(SOURCE DOCUMENT Opens)

Science in Society Archive

Biodefence in Tatters

Vaccines No Protection, or Worse than Useless

Events following the anthrax attacks are revealing huge inadequacies in coping with biowarfare. Dr. Mae-Wan Ho reports.

'Bio-defence' has become number one priority in the United States since the anthrax attacks. Researchers at the Army Medical Research Institute of Infectious Disease in Fort Detrick, Maryland, accelerated their efforts to get new anthrax vaccine into clinical trials. In November, the Department of Health and Human Services announced a $428 million order for 155 million doses of smallpox vaccine from Acambis, a company in Cambridge, UK, in addition to the 54 million doses already on order. President Bush has already requested $1.5 billion to purchase vaccines and antibiotics [1].

Vaccines are still considered the cornerstone of biodefence, and research on vaccines the staple of biodefence laboratories.

Yet, two months before the September 11 terrorist attacks, the US Department of Defense (DoD) sent Congress a report by an independent panel of experts that concludes the military's system for developing vaccines to protect troops from anthrax, smallpox, and other exotic bioweapons "is insufficient and will fail"[2].

(SOURCE DOCUMENT Closes)

**QUESTIONS TO ANSWER:**
**A.** Do the following statements agree with the article on biodefense? Answer yes or no for each, quoting the words that decide it.
(i) The smallpox vaccine order announced in November was for 155 million doses.
(ii) The Department of Defense sent its report to Congress after the September 11 attacks.
(iii) Acambis is a company based in Maryland.
**B.** Reproduce the part of the article on biodefense from "Events following the" to "of biodefence laboratories.".

(MATERIAL SUPPLIED Opens)

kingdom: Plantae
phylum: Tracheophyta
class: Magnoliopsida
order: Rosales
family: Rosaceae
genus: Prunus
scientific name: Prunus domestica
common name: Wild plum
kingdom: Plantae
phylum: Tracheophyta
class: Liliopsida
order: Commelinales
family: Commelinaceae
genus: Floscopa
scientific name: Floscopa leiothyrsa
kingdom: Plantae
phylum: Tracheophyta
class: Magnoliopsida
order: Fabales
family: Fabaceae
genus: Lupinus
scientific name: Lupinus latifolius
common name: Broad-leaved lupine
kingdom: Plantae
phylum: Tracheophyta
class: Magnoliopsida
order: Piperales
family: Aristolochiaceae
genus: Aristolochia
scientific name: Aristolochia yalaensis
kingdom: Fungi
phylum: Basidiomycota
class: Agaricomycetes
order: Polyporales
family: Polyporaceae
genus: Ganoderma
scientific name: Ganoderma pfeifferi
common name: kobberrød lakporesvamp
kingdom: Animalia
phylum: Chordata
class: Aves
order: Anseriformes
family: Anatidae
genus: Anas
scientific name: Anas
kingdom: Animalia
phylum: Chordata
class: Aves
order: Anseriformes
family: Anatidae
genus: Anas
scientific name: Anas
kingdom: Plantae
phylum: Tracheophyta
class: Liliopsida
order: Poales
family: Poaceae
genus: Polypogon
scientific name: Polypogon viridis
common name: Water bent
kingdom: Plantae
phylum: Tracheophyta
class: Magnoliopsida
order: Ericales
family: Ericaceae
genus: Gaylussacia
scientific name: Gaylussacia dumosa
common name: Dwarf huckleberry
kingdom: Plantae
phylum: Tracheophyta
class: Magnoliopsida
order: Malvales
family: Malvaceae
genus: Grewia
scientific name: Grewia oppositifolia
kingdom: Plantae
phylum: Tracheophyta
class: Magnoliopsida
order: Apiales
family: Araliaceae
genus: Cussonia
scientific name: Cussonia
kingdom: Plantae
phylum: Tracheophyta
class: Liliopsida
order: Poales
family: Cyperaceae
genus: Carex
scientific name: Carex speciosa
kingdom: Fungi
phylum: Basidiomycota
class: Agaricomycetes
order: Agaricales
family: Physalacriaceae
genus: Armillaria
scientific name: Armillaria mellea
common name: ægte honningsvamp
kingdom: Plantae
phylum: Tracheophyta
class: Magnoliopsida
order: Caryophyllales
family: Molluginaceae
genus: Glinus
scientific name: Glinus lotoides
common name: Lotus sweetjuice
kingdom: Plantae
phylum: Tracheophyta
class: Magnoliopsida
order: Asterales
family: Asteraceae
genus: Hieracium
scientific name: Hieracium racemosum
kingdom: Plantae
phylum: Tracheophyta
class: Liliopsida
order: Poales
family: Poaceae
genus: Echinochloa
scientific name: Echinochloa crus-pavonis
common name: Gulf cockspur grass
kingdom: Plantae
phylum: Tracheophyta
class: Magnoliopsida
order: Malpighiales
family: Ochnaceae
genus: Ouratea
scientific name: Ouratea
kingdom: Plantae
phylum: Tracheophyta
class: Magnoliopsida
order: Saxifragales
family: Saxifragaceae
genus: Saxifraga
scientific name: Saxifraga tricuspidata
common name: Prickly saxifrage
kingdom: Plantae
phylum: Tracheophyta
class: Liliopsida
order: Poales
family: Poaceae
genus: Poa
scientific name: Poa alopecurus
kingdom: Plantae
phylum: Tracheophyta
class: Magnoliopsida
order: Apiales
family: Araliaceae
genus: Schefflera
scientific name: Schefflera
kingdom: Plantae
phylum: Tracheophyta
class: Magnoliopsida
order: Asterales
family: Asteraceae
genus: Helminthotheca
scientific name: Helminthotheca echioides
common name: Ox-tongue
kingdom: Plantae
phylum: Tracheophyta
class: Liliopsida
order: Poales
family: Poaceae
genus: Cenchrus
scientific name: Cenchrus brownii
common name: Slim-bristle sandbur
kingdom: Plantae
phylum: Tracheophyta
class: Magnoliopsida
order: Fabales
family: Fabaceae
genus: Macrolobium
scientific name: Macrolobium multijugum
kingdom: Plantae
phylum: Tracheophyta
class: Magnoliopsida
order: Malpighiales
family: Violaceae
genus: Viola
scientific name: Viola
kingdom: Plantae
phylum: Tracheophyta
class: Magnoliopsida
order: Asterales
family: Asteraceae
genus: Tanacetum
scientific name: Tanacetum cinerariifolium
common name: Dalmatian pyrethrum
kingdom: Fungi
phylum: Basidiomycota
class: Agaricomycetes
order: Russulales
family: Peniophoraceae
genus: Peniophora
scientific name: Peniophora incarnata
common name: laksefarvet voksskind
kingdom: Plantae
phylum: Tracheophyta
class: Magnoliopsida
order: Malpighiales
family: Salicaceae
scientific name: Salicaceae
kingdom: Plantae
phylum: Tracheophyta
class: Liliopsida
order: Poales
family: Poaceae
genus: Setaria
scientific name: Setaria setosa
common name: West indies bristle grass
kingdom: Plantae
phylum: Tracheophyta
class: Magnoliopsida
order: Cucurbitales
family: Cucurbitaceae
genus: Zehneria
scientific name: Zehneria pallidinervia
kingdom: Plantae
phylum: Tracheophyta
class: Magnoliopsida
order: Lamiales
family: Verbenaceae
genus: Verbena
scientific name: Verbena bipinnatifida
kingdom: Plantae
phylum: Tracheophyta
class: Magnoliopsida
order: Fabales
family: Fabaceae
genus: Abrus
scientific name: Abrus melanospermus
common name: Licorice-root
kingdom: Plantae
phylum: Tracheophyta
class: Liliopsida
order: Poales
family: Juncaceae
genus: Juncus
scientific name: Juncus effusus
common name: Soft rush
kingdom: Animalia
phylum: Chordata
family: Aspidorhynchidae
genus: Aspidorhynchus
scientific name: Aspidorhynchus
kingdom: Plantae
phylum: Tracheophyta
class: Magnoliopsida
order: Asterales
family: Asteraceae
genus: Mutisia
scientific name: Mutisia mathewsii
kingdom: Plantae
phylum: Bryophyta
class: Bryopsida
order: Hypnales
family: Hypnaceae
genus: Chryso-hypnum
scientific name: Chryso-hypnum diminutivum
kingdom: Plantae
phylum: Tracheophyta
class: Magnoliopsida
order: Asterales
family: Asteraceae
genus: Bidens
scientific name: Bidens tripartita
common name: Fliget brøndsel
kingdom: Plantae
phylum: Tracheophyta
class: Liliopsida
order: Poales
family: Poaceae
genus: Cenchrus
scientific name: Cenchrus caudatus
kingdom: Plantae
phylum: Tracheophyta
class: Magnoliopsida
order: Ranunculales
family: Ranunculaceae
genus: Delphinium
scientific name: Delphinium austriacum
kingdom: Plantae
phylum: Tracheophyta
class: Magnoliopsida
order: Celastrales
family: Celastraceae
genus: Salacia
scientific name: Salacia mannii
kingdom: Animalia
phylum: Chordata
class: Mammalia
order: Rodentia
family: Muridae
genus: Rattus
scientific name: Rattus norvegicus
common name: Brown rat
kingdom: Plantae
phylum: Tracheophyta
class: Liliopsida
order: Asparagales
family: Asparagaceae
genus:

(MATERIAL SUPPLIED Closes)

**WRITTEN RESPONSES:**
**A.**
(i) Yes: "a $428 million order for 155 million doses of smallpox vaccine from Acambis"
(ii) No: "two months before the September 11 terrorist attacks, the US Department of Defense (DoD) sent Congress a report"
(iii) No: "Acambis, a company in Cambridge, UK"

**B.**
Events following the anthrax attacks are revealing huge inadequacies in coping with biowarfare. Dr. Mae-Wan Ho reports.

'Bio-defence' has become number one priority in the United States since the anthrax attacks. Researchers at the Army Medical Research Institute of Infectious Disease in Fort Detrick, Maryland, accelerated their efforts to get new anthrax vaccine into clinical trials. In November, the Department of Health and Human Services announced a $428 million order for 155 million doses of smallpox vaccine from Acambis, a company in Cambridge, UK, in addition to the 54 million doses already on order. President Bush has already requested $1.5 billion to purchase vaccines and antibiotics [1].

Vaccines are still considered the cornerstone of biodefence, and research on vaccines the staple of biodefence laboratories.